» ФРАГМЕНТ ДОКУМЕНТА:
++++

Духовный отец не должен ни поучать, ни наказывать, ни участвовать в политике - ведь участие в политике невозможно без участия в материальном мире материальными способами, включая спор, убеждение, рассуждение, а может, и наказание. Неслучайно в русской православной традиции не привилась общеправославная традиция епитимий: большинство священников никаких епитимий не назначает.

Нормой политики в России является самодержавие. В такой политике нет места спорам и вообще эмоциям. Самодержец подобен египетскому фараону: бездвижен, бесстрастен. Он потому и самодержец, что не опускается до споров, до теледебатов. Он может лишь снизойти к людям, облечься в их форму, тем самым подтвердив иноприродность по отношению к людям. Это цареявление, подобное богоявлению.

В такой стране участие в политике есть, с точки зрения большинства, прежде всего психическое нездоровье, эмоциональное расстройство: поскольку человек пытается участвовать в политике, постольку ему ставится диагноз: страдает манией величия, паранойей, агрессией. Негативное отношение к священнику, который участвует в политике, оказывается, таким образом, лишь частным случаем неприязни к любому (кроме самодержца), кто пытается участвовать в политике.

Нормально одно-единственное участие: громкое славословие царю. В древнем Риме это славословие выливалось в потрясание оружием, в Византии были аккламация (возгласы с пожеланием многих лет правления) и проскинесис (земные поклоны), в Золотой Орде хана подымали на белом войлочном ковре, в современной России – идут на выборы голосовать за ту партию, которую назначил своей самодержец, или голосовать за его "преемника", которого точнее было бы назвать "ипостасью".

++++

» НАБОР СТРОК:
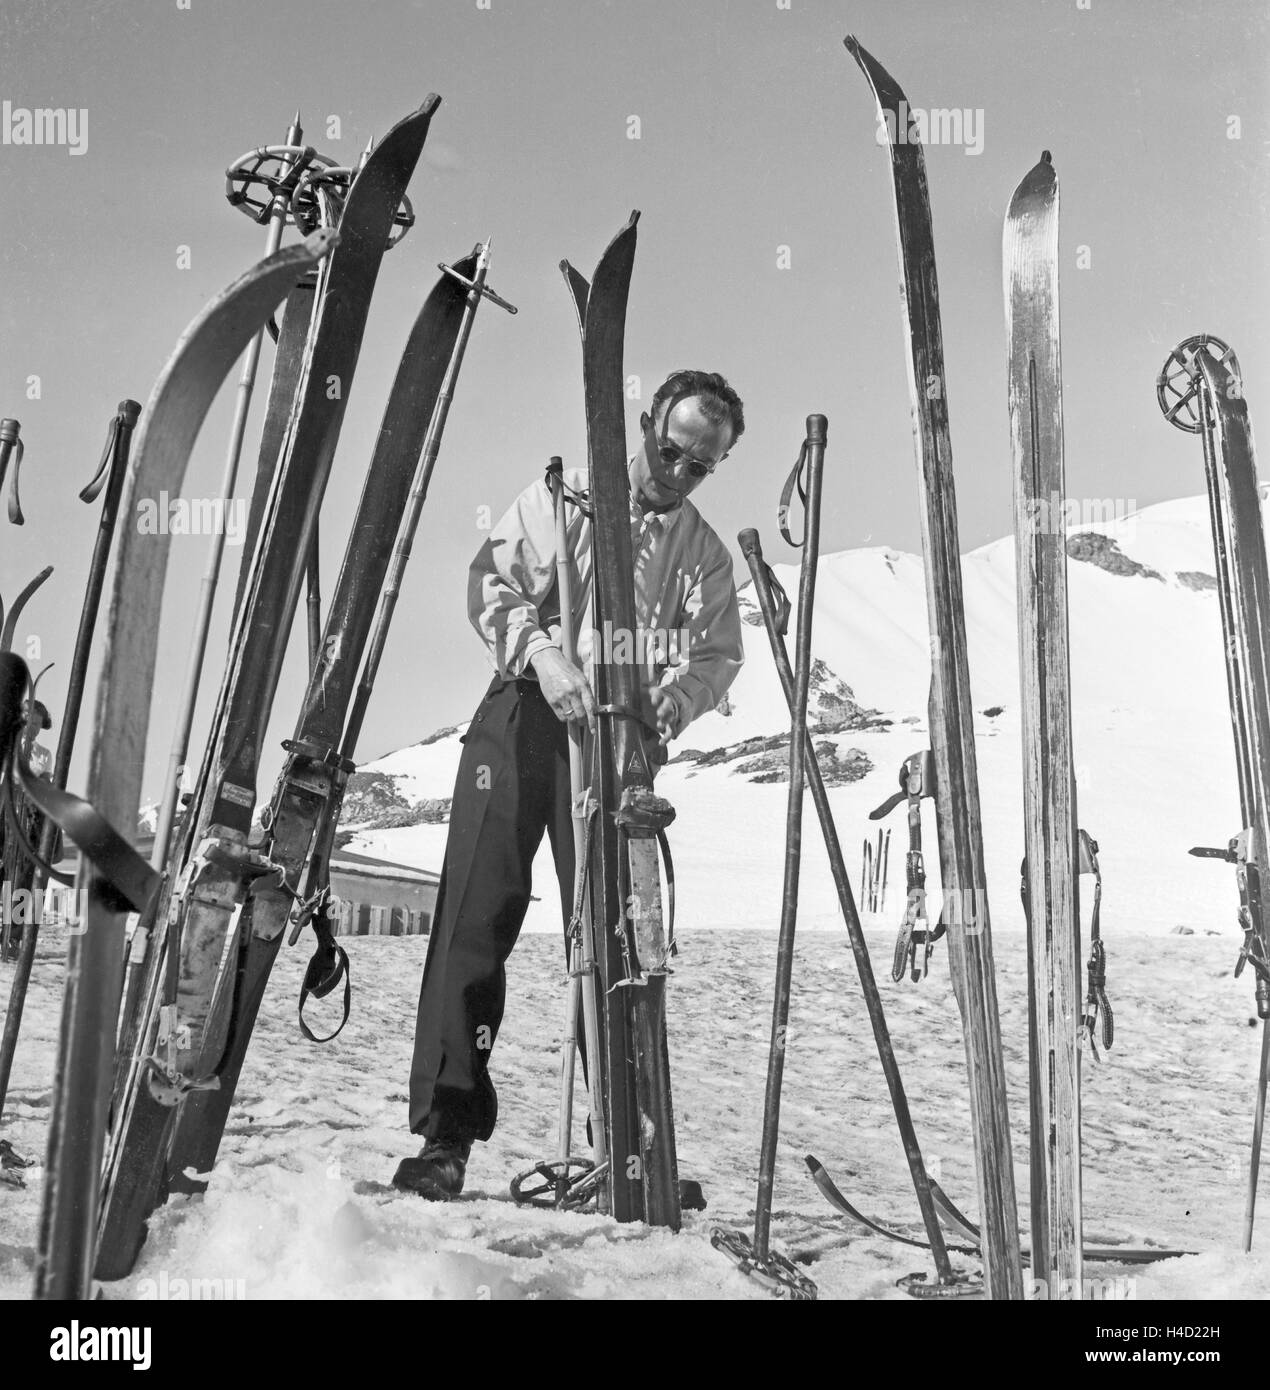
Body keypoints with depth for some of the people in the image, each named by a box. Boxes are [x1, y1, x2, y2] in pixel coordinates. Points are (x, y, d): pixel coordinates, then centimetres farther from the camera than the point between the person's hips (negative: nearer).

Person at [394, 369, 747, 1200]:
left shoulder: (707, 554, 17)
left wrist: (668, 702, -14)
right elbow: (493, 579, 1)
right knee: (477, 917, -8)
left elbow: (718, 657, 8)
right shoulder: (565, 495, 10)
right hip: (525, 714, -1)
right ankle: (447, 1131, -4)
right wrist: (546, 655, -17)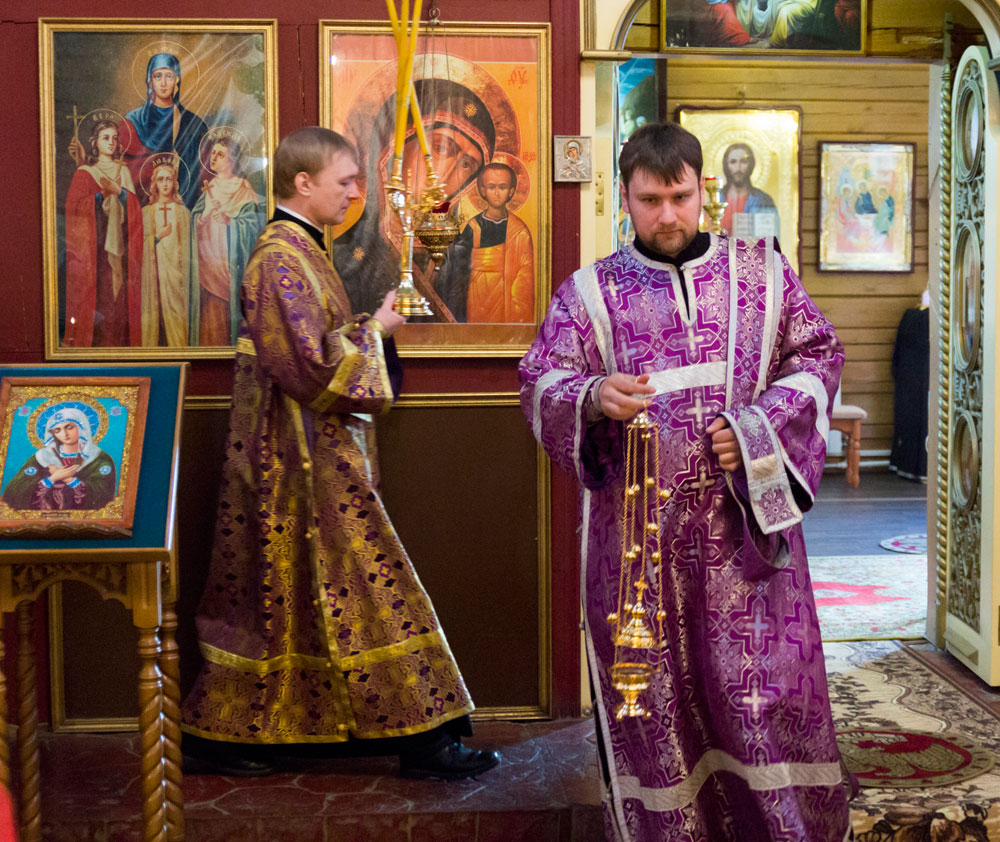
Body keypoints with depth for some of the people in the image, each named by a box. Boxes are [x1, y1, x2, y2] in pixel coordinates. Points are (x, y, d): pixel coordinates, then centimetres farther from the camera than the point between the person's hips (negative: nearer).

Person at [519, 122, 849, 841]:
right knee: (653, 701, 5)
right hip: (638, 533, 0)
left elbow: (816, 355, 9)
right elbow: (542, 383, -1)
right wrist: (593, 398, -24)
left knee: (761, 693, 0)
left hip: (746, 524, 0)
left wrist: (758, 426, -7)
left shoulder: (762, 271, 9)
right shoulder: (588, 292, 8)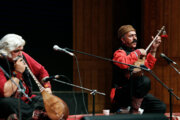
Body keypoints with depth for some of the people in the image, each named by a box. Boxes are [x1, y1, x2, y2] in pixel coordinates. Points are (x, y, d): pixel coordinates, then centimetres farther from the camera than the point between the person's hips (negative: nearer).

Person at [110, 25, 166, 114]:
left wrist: (153, 49, 26)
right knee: (145, 80, -34)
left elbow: (148, 66, 34)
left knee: (160, 107, 0)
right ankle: (134, 110, -19)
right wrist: (137, 53, -20)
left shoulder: (133, 52, 20)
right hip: (121, 94, -9)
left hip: (135, 94, 9)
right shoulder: (119, 53, -7)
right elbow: (123, 63, -33)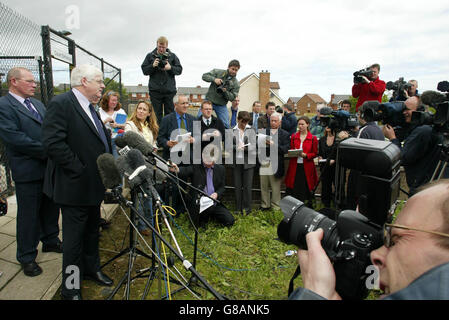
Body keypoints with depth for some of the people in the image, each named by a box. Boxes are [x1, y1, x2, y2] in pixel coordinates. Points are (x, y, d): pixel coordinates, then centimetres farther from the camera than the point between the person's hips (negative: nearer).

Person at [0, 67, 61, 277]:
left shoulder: (37, 104, 14)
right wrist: (47, 151, -18)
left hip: (50, 166, 7)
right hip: (28, 170, -7)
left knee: (51, 208, 18)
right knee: (28, 215, 5)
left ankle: (51, 241, 38)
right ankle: (27, 257, 21)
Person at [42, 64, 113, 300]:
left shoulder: (90, 108, 12)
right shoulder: (61, 104, -17)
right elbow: (52, 142, -25)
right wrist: (80, 169, -23)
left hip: (93, 185, 9)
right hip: (74, 186, -9)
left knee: (92, 232, 22)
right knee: (74, 238, 5)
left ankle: (91, 269, 42)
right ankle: (70, 289, 22)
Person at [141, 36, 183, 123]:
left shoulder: (172, 56, 10)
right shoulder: (150, 56, 10)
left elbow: (179, 70, 5)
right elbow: (144, 70, 7)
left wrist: (170, 68, -12)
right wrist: (153, 66, -10)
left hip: (169, 90, 0)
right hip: (155, 90, 0)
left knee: (169, 114, 2)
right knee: (157, 115, 3)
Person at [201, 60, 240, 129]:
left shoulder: (236, 84, 1)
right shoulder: (218, 72, 1)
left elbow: (232, 98, -4)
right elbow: (204, 76, -4)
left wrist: (225, 91, -23)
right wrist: (214, 79, -22)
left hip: (221, 105, 1)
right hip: (209, 100, -1)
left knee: (226, 125, -6)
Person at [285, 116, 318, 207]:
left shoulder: (313, 138, 1)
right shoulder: (293, 137, 9)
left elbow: (315, 153, 2)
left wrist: (305, 155, -15)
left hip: (306, 167, -2)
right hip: (295, 166, 2)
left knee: (305, 190, 0)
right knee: (293, 189, 0)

++++

» ЗАДАНИЯ:
- 1) Определите, согласуются ли утверждения (а), (б) и (в) с фрагментом о самодержавии. На каждое ответьте «да» или «нет» и приведите решающие слова фрагмента дословно.
(а) Большинство священников в русской православной традиции назначает епитимьи.
(б) Самодержец не опускается до теледебатов.
(в) В Золотой Орде хана подымали на белом войлочном ковре.
- 2) Напишите продолжение фрагмента о самодержавии, начиная сразу после его последнего предложения.

» ОТВЕТЫ:
- 1)
(а) Нет: «большинство священников никаких епитимий не назначает».
(б) Да: «не опускается до споров, до теледебатов».
(в) Да: «в Золотой Орде хана подымали на белом войлочном ковре».

- 2)
В современной России, конечно, священник не должен участвовать в политике, потому что политики по-прежнему нет. Священник, однако, может – как и любой христианин – участвовать во всем, что расширяет пространство человеческой свободы. Да и в любом случае он участвует - и особенно активно участвуют в политике, причем очень рабской, те священники, которые проповедуют "святую Русь": с жестким разделением верховной власти и безвластных подданных, с имперскими аксессуарами, с одним-единственным правом человека – служить земному и небесному начальству.

Политика есть не только "что", но и "как". Не так важно, будет ли священник участвовать в политике, - важнее, как как он живет. Участие священника в политике, как и в жизни вообще, должно быть полнокровным. Он не должен превращаться в психотерапевта, который должен лишь утешить и подбодрить клиента, неважно – палача, казнокрада или учителя (впрочем, у российского учителя денег на психотерапевта нет, а вот у палачей и казнокрадов – есть).

Участие священника в политике должно, конечно, быть христианским: он должен показывать, что не обязательно воевать, что нельзя воевать, что и политика есть путь к миру, а не приложение к военному министерству.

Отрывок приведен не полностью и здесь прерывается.